A Little Life by Hanya Yanagihara is a novel of brutal beauty and desperate ugliness. Its surfaces are scarred and flawed with trauma: self harming, sexual abuse, betrayal, but peel these away (and that in itself is painful work) and you get to something real and rare: a book rigorously concerned with the deep philosophical questions of love, beauty, goodness.
There is much to admire in this novel which assembles and then rubs down the structures of our lives: art, law, commerce, morality, but, perhaps, not a great deal to like. Except that we do like, in spite of their flaws, its characters: the beautiful and the damned, the gifted and the blessed, the sordid and the good. The central relationships between the four friends: Jude, JB, Willem and Malcolm primarily and then around Jude, other clusters of important friendships: Julia, Harold, Andy and Richard, form architectures of light and strength in which to hold the themes of the novel. Excruciatingly and patiently Yanagihara suggests again and again that the world is one which must be endured before it can be loved.
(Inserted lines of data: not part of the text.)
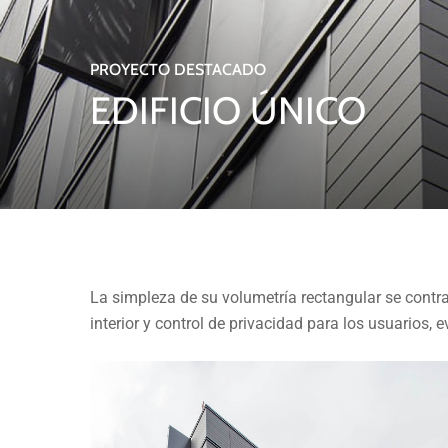
PROYECTO DESTACADO
EDIFICIO ÚNICO
La simpleza de su volumetría rectangular se contra
interior y control de privacidad para los usuarios,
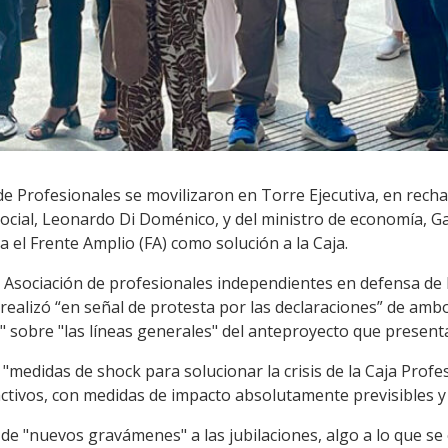
 de Profesionales se movilizaron en Torre Ejecutiva, en recha
Social, Leonardo Di Doménico, y del ministro de economía, G
 el Frente Amplio (FA) como solución a la Caja.
 Asociación de profesionales independientes en defensa de l
 realizó “en señal de protesta por las declaraciones” de amb
 sobre "las líneas generales" del anteproyecto que presenta
edidas de shock para solucionar la crisis de la Caja Profesi
activos, con medidas de impacto absolutamente previsibles y 
de "nuevos gravámenes" a las jubilaciones, algo a lo que 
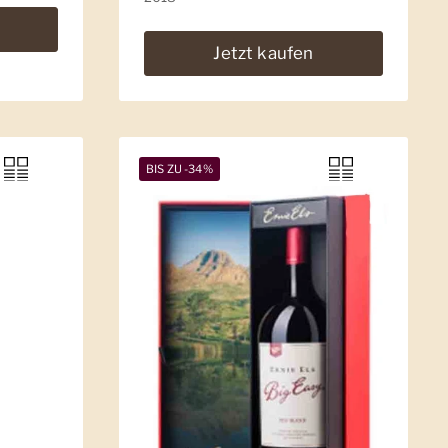
Jetzt kaufen
BIS ZU -34%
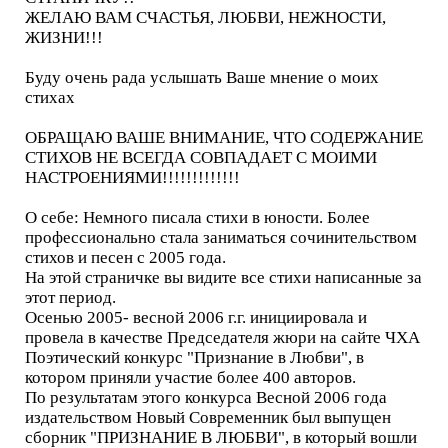
ЖЕЛАЮ ВАМ СЧАСТЬЯ, ЛЮБВИ, НЕЖНОСТИ,
ЖИЗНИ!!!
Буду очень рада услышать Ваше мнение о моих
стихах
ОБРАЩАЮ ВАШЕ ВНИМАНИЕ, ЧТО СОДЕРЖАНИЕ
СТИХОВ НЕ ВСЕГДА СОВПАДАЕТ С МОИМИ
НАСТРОЕНИЯМИ!!!!!!!!!!!!!
О себе: Немного писала стихи в юности. Более
профессионально стала заниматься сочинительством
стихов и песен с 2005 года.
На этой страничке вы видите все стихи написанные за
этот период.
Осенью 2005- весной 2006 г.г. инициировала и
провела в качестве Председателя жюри на сайте ЧХА
Поэтический конкурс "Признание в Любви", в
котором приняли участие более 400 авторов.
По результатам этого конкурса Весной 2006 года
издательством Новый Современник был выпущен
сборник "ПРИЗНАНИЕ В ЛЮБВИ", в который вошли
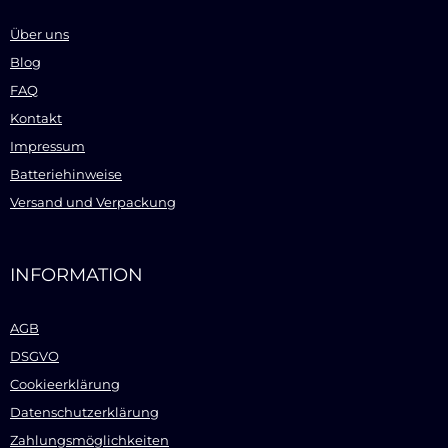
Über uns
Blog
FAQ
Kontakt
Impressum
Batteriehinweise
Versand und Verpackung
INFORMATION
AGB
DSGVO
Cookieerklärung
Datenschutzerklärung
Zahlungsmöglichkeiten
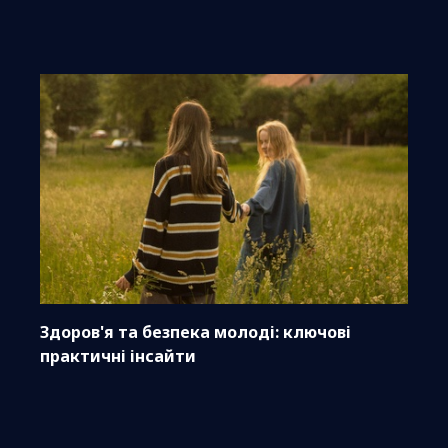
Здоров'я та безпека молоді: ключові
практичні інсайти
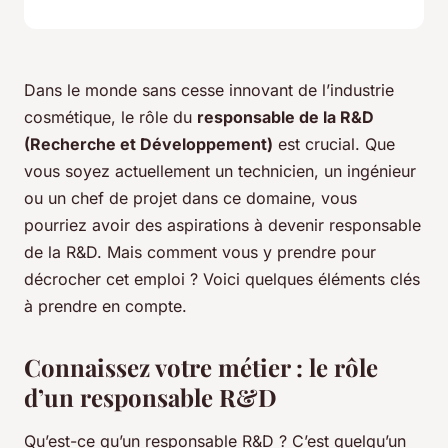
Dans le monde sans cesse innovant de l’industrie
cosmétique, le rôle du
responsable de la R&D
(Recherche et Développement)
est crucial. Que
vous soyez actuellement un technicien, un ingénieur
ou un chef de projet dans ce domaine, vous
pourriez avoir des aspirations à devenir responsable
de la R&D. Mais comment vous y prendre pour
décrocher cet emploi ? Voici quelques éléments clés
à prendre en compte.
Connaissez votre métier : le rôle
d’un responsable R&D
Qu’est-ce qu’un responsable R&D ? C’est quelqu’un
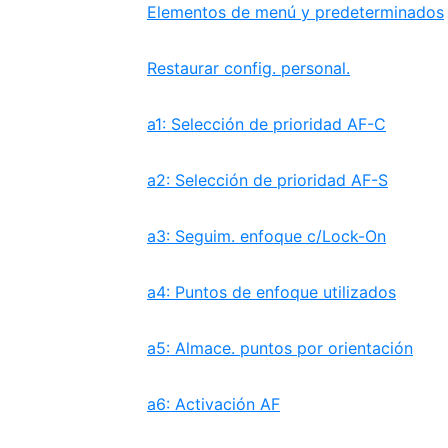
Elementos de menú y predeterminados
Restaurar config. personal.
a1: Selección de prioridad AF-C
a2: Selección de prioridad AF-S
a3: Seguim. enfoque c/Lock-On
a4: Puntos de enfoque utilizados
a5: Almace. puntos por orientación
a6: Activación AF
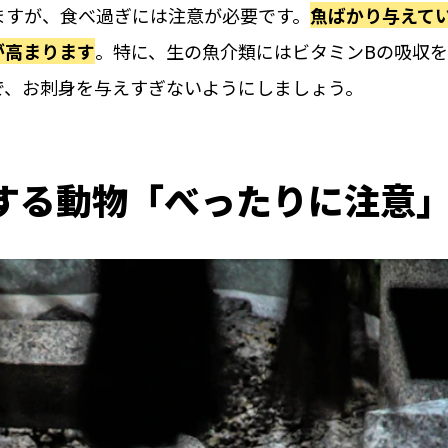
ますが、食べ過ぎには注意が必要です。
魚ばかり与えて
が高まります
。特に、生の魚介類にはビタミンBの吸収
で、お刺身を与えすぎないようにしましょう。
する動物「べったりに注意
The time structure of the novel is equally elegant, foreclosing the future, bringing forward the past, collapsing time into the eternal present of the traumatised and because Yanagihara pays such close attention to structures, it works. What persists is story: the stories we tell ourselves and each other about who we are. If friendship is to mean anything, Yanagihara insists, it must be candid. Indeed the moral universe that the novel creates is one delicately, painstakingly formed through the flimsy assemblages of human love: friendship, filial, paternal, sexual. At the heart of the novel is the single devastating question: Can we be saved by love? and around the stone of that single question ripple out others, equally tough: do we owe it to those who love us to stay alive? is it possible to love unselfishly? where are we doomed? and where might we be saved? And because these are the central questions the book becomes more than just an account of suffering. It is a deeply spiritual book, as equally concerned with redemption as it is with damnation.
It is a raw deal this book: it's rare for a book to make me cry, and this one did, quite a lot. But it's also a wise book, and a book that unfolds for us great tenderness, incomparable beauty and the certain knowledge that at the end of it you have experienced something true about art, and something true about love.